OK, now he was just plain delirious. He shook his head, shoulders, arms and looked down at the first problem on the top most exam. It was blank. Blank….
            His legs stood up. He stared at the hallway. Then his brain caught up with his legs, and he rushed into the hall. The elevator. Had to be. Nowhere else to go. The damn thing was ancient and slow. Please, oh, please oh, please. Pell mell , break neck speed down the hall. He had to grab the wall as he rounded the corner to stop from crashing into the opposite wall. Only he didn’t notice the wet floor cones until it was too late. His sneakers carried him halfway down the hall until he lost his balance and slip on his ass the rest of the way. He crashed into the heater at the end of the hall just as the elevator doors were closing. He looks up under his armpit into the girl’s face as the doors slipped shut on her. She laughed.
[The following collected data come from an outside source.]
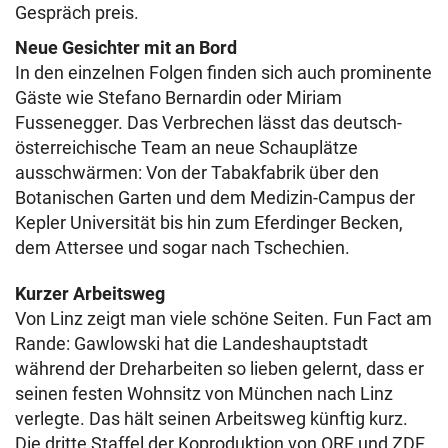
Gespräch preis.
Neue Gesichter mit an Bord
In den einzelnen Folgen finden sich auch prominente
Gäste wie Stefano Bernardin oder Miriam
Fussenegger. Das Verbrechen lässt das deutsch-
österreichische Team an neue Schauplätze
ausschwärmen: Von der Tabakfabrik über den
Botanischen Garten und dem Medizin-Campus der
Kepler Universität bis hin zum Eferdinger Becken,
dem Attersee und sogar nach Tschechien.
Kurzer Arbeitsweg
Von Linz zeigt man viele schöne Seiten. Fun Fact am
Rande: Gawlowski hat die Landeshauptstadt
während der Dreharbeiten so lieben gelernt, dass er
seinen festen Wohnsitz von München nach Linz
verlegte. Das hält seinen Arbeitsweg künftig kurz.
Die dritte Staffel der Koproduktion von ORF und ZDF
            He lay there for a minute, waiting for the usual rush of humiliation.
            It didn’t come.
            It was funny. He imagined what he must have looked like. He would have peed himself looking at someone do what he just did. It didn’t mean he would value the poor soul on the floor as less than a human being. Huh.
            Slowly he untangled himself and walked back to his office. He returned to staring at the exams. He picked up his pencil. His tongue worked its way between his teeth and his brow furrowed in concentration and he went to work. Three hours later he had a stack of exams where the lowest grade was a 73%.  With a chuckle he shuffled them into a straight pile, put them in his bag and headed off to the exam follow-up meeting.
*          *          *
            “Well, Mr. Sumners, your class seems to be catching on much better than the other sections. Congratulations.”
            “Thank you, Professor,” Jonathan replied.
            “Why don’t the rest of you take a look at Mr.Sumners’ exams, and learn something, so that you can teach something,” Professor Hyde entoned before he started rambling on about the next chapter.
            The rest of the TAs past around Jonathan’s exams, and one by one their heads shot up and stared at him, leaning back in his chair with his hands behind his head, in amazement. The amazement grew as they realized what he had done with such ease. Really, why not? Hyde hadn’t actually graded anything since the Dukes of Hazzard where in prime time.  The amazement turned to grins.  The possibilities were endless. Maybe it wouldn’t be sure a horrible semester after all.
After the meeting, the brave person he knew asked Jonathan out to dinner.